_What to work on_. In the page text below about HIV peptides and cell membranes, condense the paragraph beginning "For the paper, the researchers reported" into a short bulleted list that keeps its main facts.

A computer generated video of a cell membrane being “pierced” by HIV peptides
The positively charged HIV peptides (shown in red) are drawn to negatively charged phosphates (shown in yellow) in the cell membrane. When an HIV peptide cannot satisfy itself with the negative charges available on the cell membrane surface it is directly attached to, it reaches through the membrane to grab negatively charged phosphates (shown in green) on the other side, opening a hole in the cell. Once all the peptides have been neutralized, the reaction stops and the hole closes, leaving behind a healthy, viable cell.
Observations and Results
As was expected, in their simulations the researchers observed that the positive charges in the peptide quickly attached to the surface of the cell membrane and sought out and reacted with negatively charged phosphates from the charged portion of the lipid bilayer to satisfy their need for neutrality. “Then the peptide entered the forbidden territory of the cell,” Garcia said. The positively charged peptide entered the membrane. “This is when this mechanism starts to challenge conventional wisdom,” he said.
The researchers’ model systems show the peptides grabbing for surrounding negative charges, but when no more of those charges are available due to their greedy peptide neighbors, some of the peptides reach into the cell membrane and grab negative charged phosphates from the other side. This opens a hole in the cell membrane and allows the flow of water and other material into the cell. Once all the peptides have been neutralized, the reaction stops and the hole closes, leaving behind a healthy, viable cell.
For the paper, the researchers reported a dozen different simulations run through a high-powered cluster of computers. Each simulation required a long process of testing and validating results. Garcia’s computer cluster is now running simulations on the use of antimicrobial proteins which will open a pore in the cell and keep it open, killing the cell. Antimicrobial proteins have promising direct applications for killing harmful cells in the body.
Garcia hopes to harness the power of Rensselaer’s newly opened Computational Center for Nanotechnology Innovations (CCNI), which houses the world’s most powerful university-based supercomputing center. The CCNI will allow him to compile two years’ worth of data on his normal cluster in just 10 to 20 days.
The research was funded by the National Science Foundation (NSF) through the Rensselaer Nanoscale Science and Engineering Center for Directed Assembly of Nanostructures (NSEC) and Rensselaer Polytechnic Institute. Garcia is a member of the Rensselaer Center for Biotechnology and Interdisciplinary Studies.

Stored data entries
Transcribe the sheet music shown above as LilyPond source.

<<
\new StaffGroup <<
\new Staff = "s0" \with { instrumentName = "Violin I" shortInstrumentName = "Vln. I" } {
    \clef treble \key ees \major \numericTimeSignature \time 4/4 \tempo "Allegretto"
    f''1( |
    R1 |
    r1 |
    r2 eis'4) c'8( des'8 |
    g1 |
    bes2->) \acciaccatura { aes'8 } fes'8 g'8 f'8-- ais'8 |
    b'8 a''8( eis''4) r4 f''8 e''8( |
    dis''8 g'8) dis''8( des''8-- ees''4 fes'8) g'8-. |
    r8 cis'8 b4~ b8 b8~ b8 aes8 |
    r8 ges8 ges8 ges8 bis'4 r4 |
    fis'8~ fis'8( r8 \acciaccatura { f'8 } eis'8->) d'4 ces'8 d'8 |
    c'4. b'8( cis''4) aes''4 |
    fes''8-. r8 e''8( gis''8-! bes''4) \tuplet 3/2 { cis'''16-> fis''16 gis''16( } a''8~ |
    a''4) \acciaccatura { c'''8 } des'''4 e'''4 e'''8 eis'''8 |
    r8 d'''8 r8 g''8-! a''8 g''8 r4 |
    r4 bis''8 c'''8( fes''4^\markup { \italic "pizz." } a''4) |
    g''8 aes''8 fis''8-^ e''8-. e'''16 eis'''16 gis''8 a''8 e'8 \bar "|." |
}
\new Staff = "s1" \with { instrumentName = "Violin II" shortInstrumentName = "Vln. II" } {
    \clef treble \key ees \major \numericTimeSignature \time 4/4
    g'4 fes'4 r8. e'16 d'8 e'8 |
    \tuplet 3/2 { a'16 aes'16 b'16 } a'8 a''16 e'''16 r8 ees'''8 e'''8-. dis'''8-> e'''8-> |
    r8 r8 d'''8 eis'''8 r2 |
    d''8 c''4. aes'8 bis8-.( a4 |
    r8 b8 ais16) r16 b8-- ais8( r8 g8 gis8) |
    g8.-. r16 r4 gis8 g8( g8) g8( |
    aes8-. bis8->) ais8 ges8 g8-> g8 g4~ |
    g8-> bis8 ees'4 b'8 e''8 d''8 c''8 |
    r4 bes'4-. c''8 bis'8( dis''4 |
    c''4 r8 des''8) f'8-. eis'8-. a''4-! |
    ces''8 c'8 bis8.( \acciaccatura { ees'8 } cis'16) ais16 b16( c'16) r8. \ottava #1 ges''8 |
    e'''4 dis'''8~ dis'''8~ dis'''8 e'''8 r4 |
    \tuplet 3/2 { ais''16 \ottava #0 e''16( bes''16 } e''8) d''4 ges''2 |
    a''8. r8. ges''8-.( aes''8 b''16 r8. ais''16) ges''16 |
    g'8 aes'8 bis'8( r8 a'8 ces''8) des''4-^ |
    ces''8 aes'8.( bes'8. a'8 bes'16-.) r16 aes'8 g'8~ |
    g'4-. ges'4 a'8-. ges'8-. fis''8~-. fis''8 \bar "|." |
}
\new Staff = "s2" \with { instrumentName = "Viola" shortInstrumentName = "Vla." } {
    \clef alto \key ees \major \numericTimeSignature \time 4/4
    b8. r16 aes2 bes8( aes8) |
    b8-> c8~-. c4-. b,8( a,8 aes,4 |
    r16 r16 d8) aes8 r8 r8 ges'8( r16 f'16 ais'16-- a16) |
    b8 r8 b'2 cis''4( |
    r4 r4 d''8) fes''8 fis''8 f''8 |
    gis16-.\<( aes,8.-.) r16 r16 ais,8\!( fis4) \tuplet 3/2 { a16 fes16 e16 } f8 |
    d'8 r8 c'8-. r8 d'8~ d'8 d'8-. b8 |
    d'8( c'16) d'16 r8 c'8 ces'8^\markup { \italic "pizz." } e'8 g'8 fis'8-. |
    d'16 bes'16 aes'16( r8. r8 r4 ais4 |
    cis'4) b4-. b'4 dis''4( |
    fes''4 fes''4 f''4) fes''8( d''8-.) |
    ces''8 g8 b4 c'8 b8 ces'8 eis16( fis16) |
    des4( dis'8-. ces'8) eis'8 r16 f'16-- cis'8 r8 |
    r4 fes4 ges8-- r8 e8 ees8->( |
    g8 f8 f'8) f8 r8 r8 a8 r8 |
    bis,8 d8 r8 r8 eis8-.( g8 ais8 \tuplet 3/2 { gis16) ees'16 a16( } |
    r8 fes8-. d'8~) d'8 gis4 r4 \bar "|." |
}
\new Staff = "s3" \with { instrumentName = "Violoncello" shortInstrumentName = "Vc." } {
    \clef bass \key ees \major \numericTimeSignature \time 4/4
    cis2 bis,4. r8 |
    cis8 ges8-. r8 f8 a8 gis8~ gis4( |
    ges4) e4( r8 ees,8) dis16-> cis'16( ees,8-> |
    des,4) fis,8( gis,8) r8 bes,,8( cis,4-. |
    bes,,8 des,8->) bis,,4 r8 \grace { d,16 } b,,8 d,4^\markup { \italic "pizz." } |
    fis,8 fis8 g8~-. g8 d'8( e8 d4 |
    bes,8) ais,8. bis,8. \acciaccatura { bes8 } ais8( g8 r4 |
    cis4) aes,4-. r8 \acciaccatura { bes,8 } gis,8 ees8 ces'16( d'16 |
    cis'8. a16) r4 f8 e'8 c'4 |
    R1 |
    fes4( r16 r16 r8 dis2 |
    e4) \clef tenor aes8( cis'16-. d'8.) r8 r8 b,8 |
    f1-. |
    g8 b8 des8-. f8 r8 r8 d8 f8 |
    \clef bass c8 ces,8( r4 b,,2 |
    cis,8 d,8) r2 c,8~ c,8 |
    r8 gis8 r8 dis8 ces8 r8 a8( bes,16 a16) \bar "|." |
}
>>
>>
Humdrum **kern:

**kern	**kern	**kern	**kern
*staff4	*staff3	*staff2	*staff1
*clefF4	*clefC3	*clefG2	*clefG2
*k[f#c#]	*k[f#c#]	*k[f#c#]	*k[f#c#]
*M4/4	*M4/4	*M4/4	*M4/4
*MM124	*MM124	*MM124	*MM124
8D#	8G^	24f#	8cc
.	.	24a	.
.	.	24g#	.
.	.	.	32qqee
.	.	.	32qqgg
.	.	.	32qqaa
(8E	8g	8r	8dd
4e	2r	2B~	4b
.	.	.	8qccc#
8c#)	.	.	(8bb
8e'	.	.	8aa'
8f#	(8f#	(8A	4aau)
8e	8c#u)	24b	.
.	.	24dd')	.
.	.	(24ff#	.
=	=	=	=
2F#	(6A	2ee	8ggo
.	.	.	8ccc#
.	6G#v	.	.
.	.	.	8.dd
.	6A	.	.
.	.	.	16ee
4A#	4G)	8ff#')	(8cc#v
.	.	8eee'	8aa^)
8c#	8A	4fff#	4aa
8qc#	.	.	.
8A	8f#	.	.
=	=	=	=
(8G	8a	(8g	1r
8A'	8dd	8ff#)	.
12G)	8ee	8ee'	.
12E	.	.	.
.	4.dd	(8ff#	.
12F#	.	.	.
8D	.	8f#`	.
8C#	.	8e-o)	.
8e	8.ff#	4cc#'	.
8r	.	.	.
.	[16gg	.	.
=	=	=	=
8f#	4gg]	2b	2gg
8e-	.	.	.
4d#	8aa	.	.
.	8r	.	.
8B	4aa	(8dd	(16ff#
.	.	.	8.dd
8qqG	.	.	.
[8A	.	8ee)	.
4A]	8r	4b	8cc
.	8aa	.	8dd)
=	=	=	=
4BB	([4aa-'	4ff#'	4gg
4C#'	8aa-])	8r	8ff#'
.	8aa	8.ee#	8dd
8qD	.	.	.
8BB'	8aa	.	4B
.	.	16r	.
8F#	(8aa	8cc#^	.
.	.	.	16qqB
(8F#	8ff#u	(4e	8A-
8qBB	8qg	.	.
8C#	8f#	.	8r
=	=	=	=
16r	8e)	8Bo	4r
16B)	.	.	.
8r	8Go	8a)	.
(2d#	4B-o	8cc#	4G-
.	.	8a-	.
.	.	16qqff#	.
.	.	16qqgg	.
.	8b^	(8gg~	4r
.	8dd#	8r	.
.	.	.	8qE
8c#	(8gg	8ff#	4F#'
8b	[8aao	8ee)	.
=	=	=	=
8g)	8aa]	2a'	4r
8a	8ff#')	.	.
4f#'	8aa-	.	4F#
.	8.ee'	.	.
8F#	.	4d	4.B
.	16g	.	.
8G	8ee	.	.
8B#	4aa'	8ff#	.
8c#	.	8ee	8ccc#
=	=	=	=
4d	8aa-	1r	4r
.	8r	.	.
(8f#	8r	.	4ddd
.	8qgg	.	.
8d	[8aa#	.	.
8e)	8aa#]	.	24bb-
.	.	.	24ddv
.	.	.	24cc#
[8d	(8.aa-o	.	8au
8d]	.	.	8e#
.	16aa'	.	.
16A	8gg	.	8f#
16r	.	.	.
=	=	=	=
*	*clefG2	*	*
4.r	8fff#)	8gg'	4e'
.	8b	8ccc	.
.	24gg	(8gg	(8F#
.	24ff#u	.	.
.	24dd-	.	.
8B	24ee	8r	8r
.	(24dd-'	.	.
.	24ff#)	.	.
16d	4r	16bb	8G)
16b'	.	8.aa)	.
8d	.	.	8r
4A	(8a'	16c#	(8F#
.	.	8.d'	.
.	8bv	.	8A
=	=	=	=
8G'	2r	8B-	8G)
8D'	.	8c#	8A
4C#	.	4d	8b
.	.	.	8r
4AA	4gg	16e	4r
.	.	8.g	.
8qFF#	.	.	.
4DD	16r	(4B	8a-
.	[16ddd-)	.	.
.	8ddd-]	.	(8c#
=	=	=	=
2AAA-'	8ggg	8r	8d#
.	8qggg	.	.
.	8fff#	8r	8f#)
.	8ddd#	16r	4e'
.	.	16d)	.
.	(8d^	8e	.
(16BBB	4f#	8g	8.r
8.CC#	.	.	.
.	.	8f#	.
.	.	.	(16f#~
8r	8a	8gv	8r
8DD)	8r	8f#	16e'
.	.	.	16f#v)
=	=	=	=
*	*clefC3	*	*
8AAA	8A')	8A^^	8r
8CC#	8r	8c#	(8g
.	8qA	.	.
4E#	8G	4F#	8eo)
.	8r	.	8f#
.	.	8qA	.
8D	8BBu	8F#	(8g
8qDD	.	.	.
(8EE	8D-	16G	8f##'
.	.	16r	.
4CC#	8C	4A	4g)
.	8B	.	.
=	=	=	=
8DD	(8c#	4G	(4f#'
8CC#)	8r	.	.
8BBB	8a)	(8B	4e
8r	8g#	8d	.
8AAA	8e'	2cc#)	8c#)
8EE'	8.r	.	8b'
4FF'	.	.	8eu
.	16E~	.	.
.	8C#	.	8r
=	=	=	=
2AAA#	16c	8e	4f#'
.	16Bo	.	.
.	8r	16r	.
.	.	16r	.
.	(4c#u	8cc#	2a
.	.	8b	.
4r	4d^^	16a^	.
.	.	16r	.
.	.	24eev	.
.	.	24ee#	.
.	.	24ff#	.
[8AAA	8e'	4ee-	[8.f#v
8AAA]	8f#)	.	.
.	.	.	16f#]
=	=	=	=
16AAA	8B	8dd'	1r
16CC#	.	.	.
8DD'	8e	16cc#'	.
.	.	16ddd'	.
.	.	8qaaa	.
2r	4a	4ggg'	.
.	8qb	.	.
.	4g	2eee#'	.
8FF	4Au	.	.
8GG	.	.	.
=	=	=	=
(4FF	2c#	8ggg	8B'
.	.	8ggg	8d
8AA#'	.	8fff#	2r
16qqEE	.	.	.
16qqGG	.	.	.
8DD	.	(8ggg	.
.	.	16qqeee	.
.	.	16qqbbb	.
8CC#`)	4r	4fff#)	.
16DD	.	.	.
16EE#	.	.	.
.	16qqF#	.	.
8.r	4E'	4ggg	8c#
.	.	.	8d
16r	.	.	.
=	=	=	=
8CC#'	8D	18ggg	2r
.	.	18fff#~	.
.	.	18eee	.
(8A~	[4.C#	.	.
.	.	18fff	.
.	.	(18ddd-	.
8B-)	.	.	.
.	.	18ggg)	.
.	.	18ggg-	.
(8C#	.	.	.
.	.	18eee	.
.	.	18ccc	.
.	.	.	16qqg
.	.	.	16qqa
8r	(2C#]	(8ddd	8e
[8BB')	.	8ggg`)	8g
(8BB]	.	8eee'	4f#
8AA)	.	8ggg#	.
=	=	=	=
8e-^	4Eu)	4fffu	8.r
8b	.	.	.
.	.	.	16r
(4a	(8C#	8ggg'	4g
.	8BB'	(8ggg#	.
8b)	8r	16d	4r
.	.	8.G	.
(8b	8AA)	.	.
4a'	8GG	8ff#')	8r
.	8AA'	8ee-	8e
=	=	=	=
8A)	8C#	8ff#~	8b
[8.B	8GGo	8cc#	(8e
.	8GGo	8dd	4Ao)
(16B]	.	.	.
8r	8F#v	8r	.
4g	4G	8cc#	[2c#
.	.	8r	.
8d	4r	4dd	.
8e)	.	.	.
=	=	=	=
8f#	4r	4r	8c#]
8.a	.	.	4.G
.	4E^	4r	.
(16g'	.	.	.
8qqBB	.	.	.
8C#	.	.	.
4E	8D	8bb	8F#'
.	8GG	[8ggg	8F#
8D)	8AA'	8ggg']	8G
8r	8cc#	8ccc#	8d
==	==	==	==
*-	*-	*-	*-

_Completed task_.
- The paper reported a dozen simulations run on a high-powered computer cluster.
- Each simulation required a long process of testing and validating results.
- Garcia's cluster is now simulating antimicrobial proteins that open a pore in a cell and keep it open, killing the cell.
- Antimicrobial proteins show promise for directly killing harmful cells in the body.